A highly anticipated study of “mixing and matching” Covid-19 vaccines found the approach to be safe and effective, although the Moderna and Pfizer-BioNTech vaccines were found to spark stronger immune system responses than Johnson & Johnson’s vaccine.
“Mixing and matching” refers to giving a booster dose of a vaccine different from the vaccine type that was used for the initial vaccination series.
The National Institutes of Health study, which was released Wednesday but has yet to be peer reviewed, found that people who received the Johnson & Johnson vaccine produced stronger antibody levels after they got booster shots made by Moderna or Pfizer, compared to boosters from Johnson & Johnson. Those who were originally vaccinated with the Pfizer or Moderna vaccines and received either company’s booster shot produced similarly strong immune responses, the researchers found.
The findings will be presented Friday to the Food and Drug Administration’s advisory committee. The group is meeting Thursday and Friday to consider recommending the emergency use authorization of booster shots of the Moderna and Johnson & Johnson vaccines.
Dr. John Beigel, associate director for clinical research in the Division of Microbiology and Infectious Diseases at the National Institute of Allergy and Infectious Diseases, said more research would be forthcoming and cautioned against drawing sweeping conclusions from the initial findings.
“It is, I think, a critical piece because it tells you how we can use the vaccines interchangeably and what happens if we do," he said, adding that the study wasn't designed to identify which booster, or which combination of vaccines, is superior.
Instead, he said the study provides evidence that the vaccines and boosters can be safely used in different combinations.
"It’s really designed to say: Are there any concerning signals here? And based on the data, I think the answer is no," said Beigel, who co-authored the study with 36 other doctors and academics.
The researchers measured the antibody levels of 458 volunteers two weeks and four weeks after the boosters were administered. The booster shots were given four to six months after the original vaccinations.
People were divided into groups based on their original immunizations and were given one of three boosters made by Pfizer, Moderna or Johnson & Johnson. For instance, those who were originally vaccinated with Pfizer’s two-dose regimen got matching Pfizer boosters or “mixed” boosters from either Moderna or Johnson & Johnson.
Antibody levels in people who were originally vaccinated with Johnson & Johnson’s single shot were about five times higher after they received matching Johnson & Johnson boosters. Those who originally received Johnson & Johnson’s vaccine but were given boosters of either the Pfizer or Moderna vaccines had significantly stronger immune responses, including antibody levels that were more than 50 times higher after the Moderna booster.
E. John Wherry, director of the Institute for Immunization at the University of Pennsylvania, who was not involved with the research, said the findings suggest that boosters of the Pfizer or Moderna vaccines would be best for people who received the Johnson & Johnson vaccine. But, he added, the lower antibody levels measured after the Johnson & Johnson booster do not necessarily equate to worse protection.
“I don’t think this is the end of the story,” he said. “I think this is the beginning of the discussion.”
Wherry added that the most important outcome was that the research demonstrates that it is safe to mix different vaccines and boosters.
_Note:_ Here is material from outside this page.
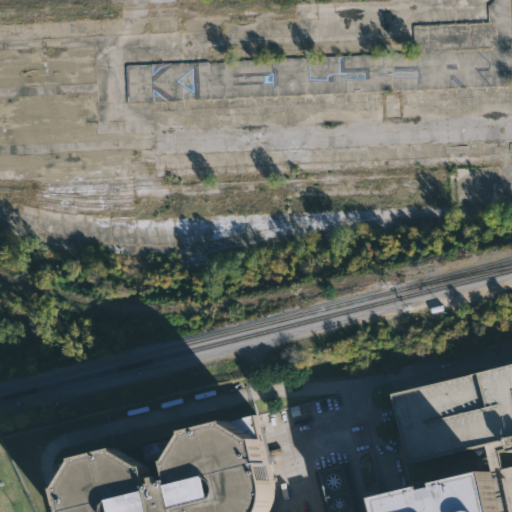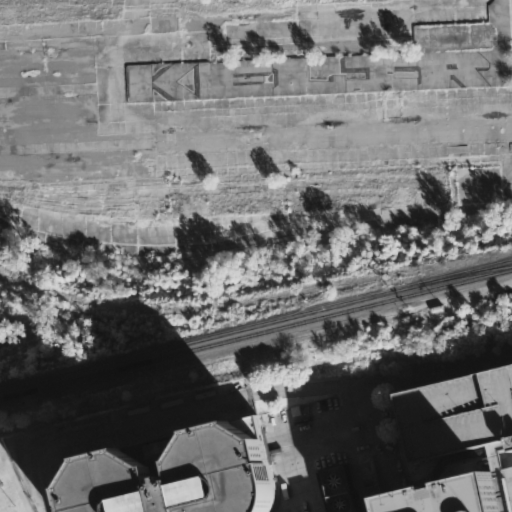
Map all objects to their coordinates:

Further studies will be able to provide more granular information about the performances of different combinations, he said, including the other types of immune responses they produce and how long before antibody levels start to wane.
Beigel said the researchers will follow the study participants over the course of a year, which may yield additional insights into long-term immunity and how antibody levels change over time.
The study’s authors said the purpose of the research was to examine the safety and effectiveness of mixing and matching vaccine boosters, rather than to make direct comparisons of immune responses from each regimen.
“The sample size is insufficient for inter-group comparisons, and the demographics of those studied are not representative of the U.S. population,” the scientists wrote in the study.
More research is needed to gauge how boosters perform across different age groups, races and ethnicities and in people with various underlying conditions.
The study also assessed full doses of each vaccine even though Moderna is seeking authorization from the FDA for a half-dose booster.
The Moderna and Pfizer vaccines both use snippets of genetic code known as messenger RNA, or mRNA, to trigger the immune system to produce protective antibodies without needing actual bits of the coronavirus that causes Covid-19.
The Johnson & Johnson vaccine is what is known as an adenovirus vector vaccine. It uses an inactivated adenovirus, a type of virus that can cause the common cold, that is specially engineered to carry the genetic code for the coronavirus’s spike protein. The genetic instructions allow the body to build the spike protein, which the immune system can then recognize if it encounters the real thing.